[Opening EXTRACTED MATERIAL section]
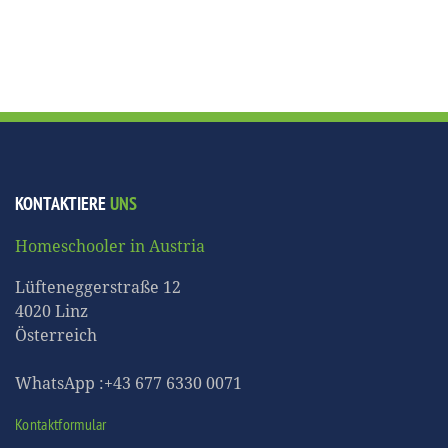
KONTAKTIERE
UNS
Homeschooler in Austria
Lüfteneggerstraße 12
4020 Linz
Österreich
WhatsApp :+43 677 6330 0071
Kontaktformular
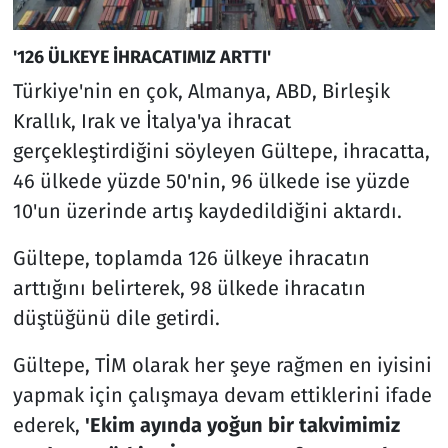
'126 ÜLKEYE İHRACATIMIZ ARTTI'
Türkiye'nin en çok, Almanya, ABD, Birleşik
Krallık, Irak ve İtalya'ya ihracat
gerçekleştirdiğini söyleyen Gültepe, ihracatta,
46 ülkede yüzde 50'nin, 96 ülkede ise yüzde
10'un üzerinde artış kaydedildiğini aktardı.
Gültepe, toplamda 126 ülkeye ihracatın
arttığını belirterek, 98 ülkede ihracatın
düştüğünü dile getirdi.
Gültepe, TİM olarak her şeye rağmen en iyisini
yapmak için çalışmaya devam ettiklerini ifade
ederek,
'Ekim ayında yoğun bir takvimimiz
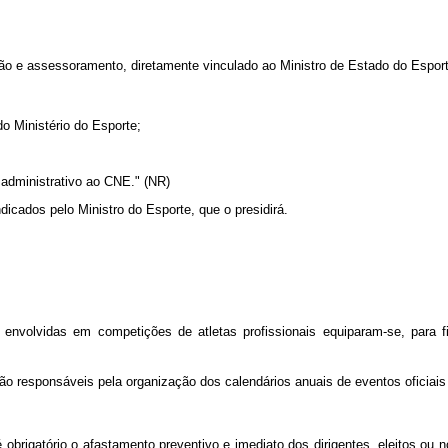
o e assessoramento, diretamente vinculado ao Ministro de Estado do Esport
do Ministério do Esporte;
 administrativo ao CNE." (NR)
cados pelo Ministro do Esporte, que o presidirá.
 envolvidas em competições de atletas profissionais equiparam-se, para 
ão responsáveis pela organização dos calendários anuais de eventos oficiais
é obrigatório o afastamento preventivo e imediato dos dirigentes, eleitos o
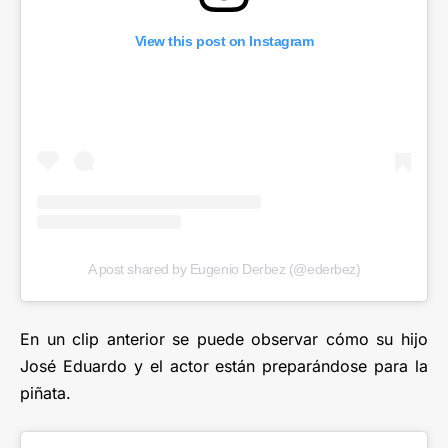
View this post on Instagram
A post shared by Eugenio Derbez (@ederbez)
En un clip anterior se puede observar cómo su hijo
José Eduardo y el actor están preparándose para la
piñata.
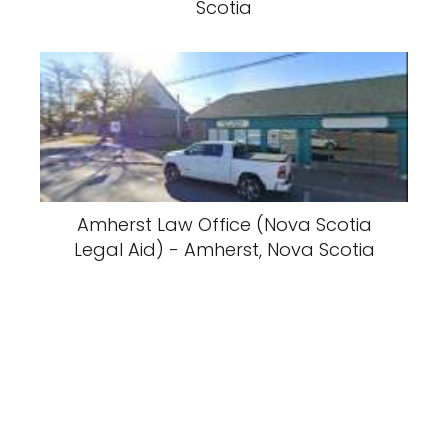
Scotia
Amherst Law Office (Nova Scotia
Legal Aid) - Amherst, Nova Scotia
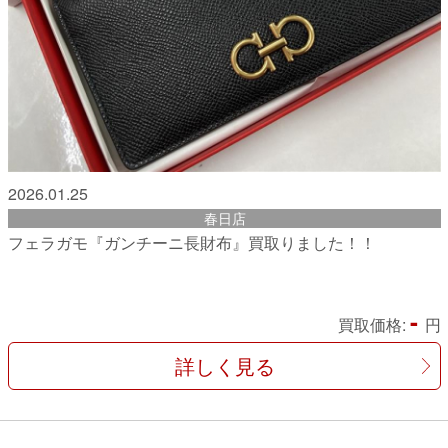
2026.01.25
春日店
フェラガモ『ガンチーニ長財布』買取りました！！
-
買取価格:
円
詳しく見る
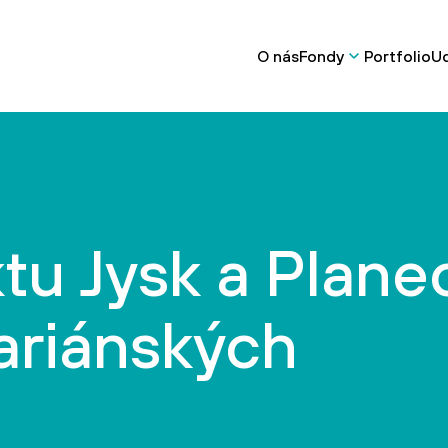
O nás
Fondy
Portfolio
Ud
ktu Jysk a Plane
ariánských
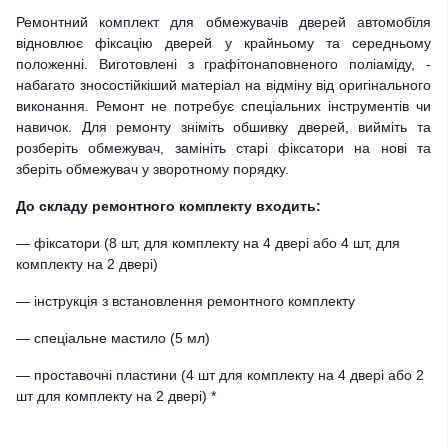
Ремонтний комплект для обмежувачів дверей автомобіля
відновлює фіксацію дверей у крайньому та середньому
положенні. Виготовлені з графітонаповненого поліаміду, -
набагато зносостійкіший матеріал на відміну від оригінального
виконання. Ремонт не потребує спеціальних інструментів чи
навичок. Для ремонту зніміть обшивку дверей, вийміть та
розберіть обмежувач, замініть старі фіксатори на нові та
зберіть обмежувач у зворотному порядку.
До складу ремонтного комплекту входить:
— фіксатори (8 шт, для комплекту на 4 двері або 4 шт, для
комплекту на 2 двері)
— інструкція з встановлення ремонтного комплекту
— спеціальне мастило (5 мл)
— проставочні пластини (4 шт для комплекту на 4 двері або 2
шт для комплекту на 2 двері) *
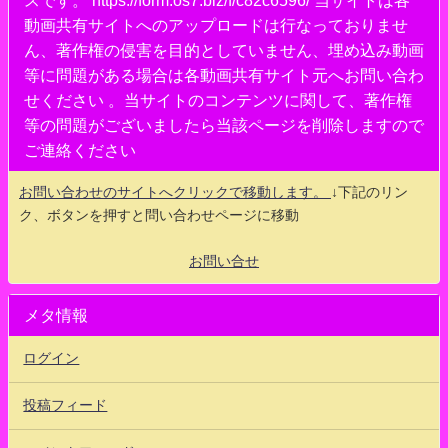
動画共有サイトへのアップロードは行なっておりませ
ん、著作権の侵害を目的としていません、埋め込み動画
等に問題がある場合は各動画共有サイト元へお問い合わ
せください 。当サイトのコンテンツに関して、著作権
等の問題がございましたら当該ページを削除しますので
ご連絡ください
お問い合わせのサイトへクリックで移動します。
↓下記のリン
ク、ボタンを押すと問い合わせページに移動
お問い合せ
メタ情報
ログイン
投稿フィード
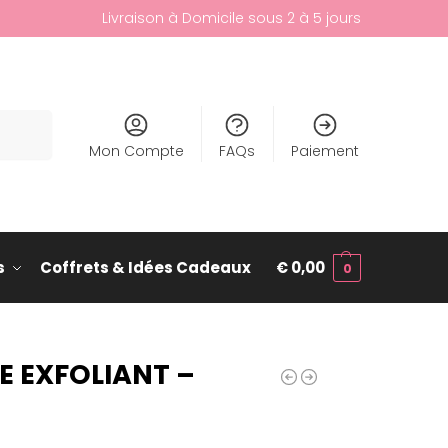
Livraison à Domicile sous 2 à 5 jours
cherche
Mon Compte
FAQs
Paiement
s
Coffrets & Idées Cadeaux
€
0,00
0
 EXFOLIANT –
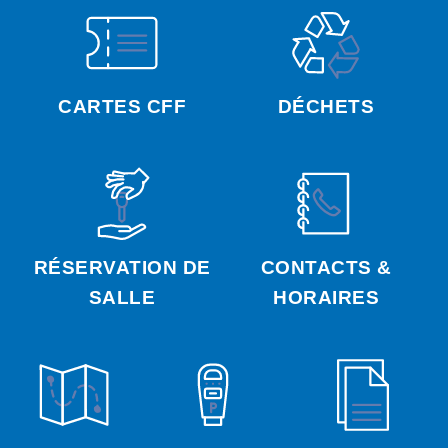
CARTES CFF
DÉCHETS
RÉSERVATION DE
CONTACTS &
SALLE
HORAIRES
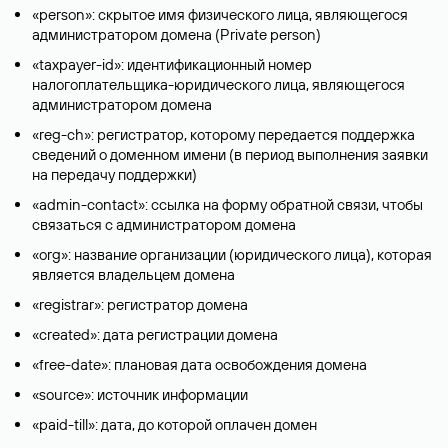
«person»: скрытое имя физического лица, являющегося
администратором домена (Privatе person)
«taxpayer-id»: идентификационный номер
налогоплательщика-юридического лица, являющегося
администратором домена
«reg-ch»: регистратор, которому передается поддержка
сведений о доменном имени (в период выполнения заявки
на передачу поддержки)
«admin-contact»: ссылка на форму обратной связи, чтобы
связаться с администратором домена
«org»: название организации (юридического лица), которая
является владельцем домена
«registrar»: регистратор домена
«created»: дата регистрации домена
«free-date»: плановая дата освобождения домена
«source»: источник информации
«paid-till»: дата, до которой оплачен домен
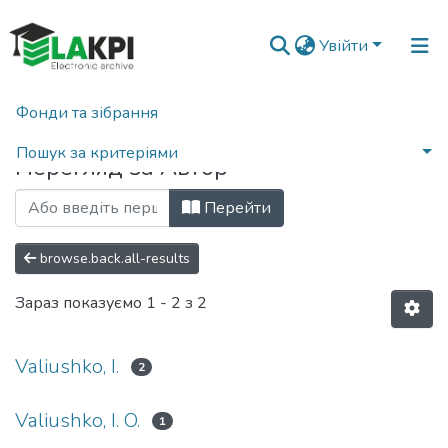
Увійти
Фонди та зібрання
Головна
Переглянути за автором
Пошук за критеріями
Перегляд за Автор
Перейти
browse.back.all-results
Зараз показуємо
1 - 2 з 2
Valiushko, I.
2
Valiushko, I. O.
1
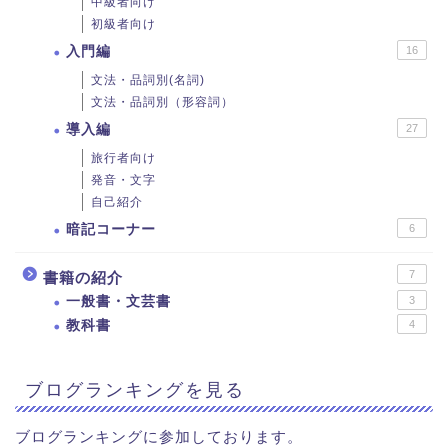
中級者向け
初級者向け
入門編
16
文法・品詞別(名詞)
文法・品詞別（形容詞）
導入編
27
旅行者向け
発音・文字
自己紹介
暗記コーナー
6
7
書籍の紹介
一般書・文芸書
3
教科書
4
ブログランキングを見る
ブログランキングに参加しております。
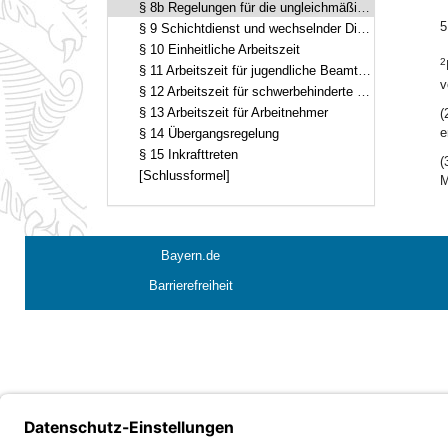
§ 8b Regelungen für die ungleichmäßige Verteilung der Arbeitszeit
5
§ 9 Schichtdienst und wechselnder Dienst
§ 10 Einheitliche Arbeitszeit
2
§ 11 Arbeitszeit für jugendliche Beamte und Dienstanfänger
v
§ 12 Arbeitszeit für schwerbehinderte Beamte
§ 13 Arbeitszeit für Arbeitnehmer
(
e
§ 14 Übergangsregelung
§ 15 Inkrafttreten
(
[Schlussformel]
M
Bayern.de
Barrierefreiheit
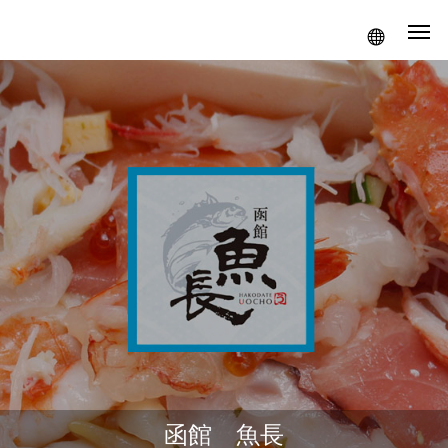
函館 魚長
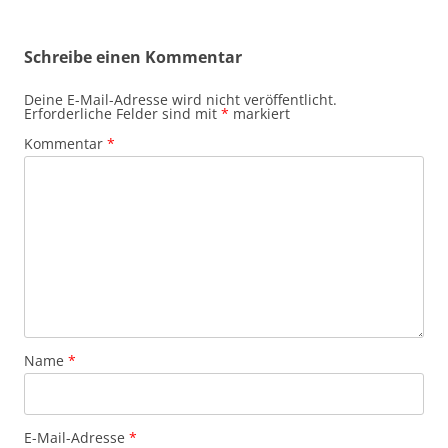
Schreibe einen Kommentar
Deine E-Mail-Adresse wird nicht veröffentlicht.
Erforderliche Felder sind mit
*
markiert
Kommentar
*
Name
*
E-Mail-Adresse
*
[Closing EXTRACTED MATERIAL section]
TASK STATEMENT> Rewrite the lines from the start of the entries through the line with "Kontaktformular", replacing "Linz" with "Graz" and keeping everything else the same. Leave the pictures out of your answer.

TASK ANSWER>
KONTAKTIERE
UNS
Homeschooler in Austria
Lüfteneggerstraße 12
4020 Graz
Österreich
WhatsApp :+43 677 6330 0071
Kontaktformular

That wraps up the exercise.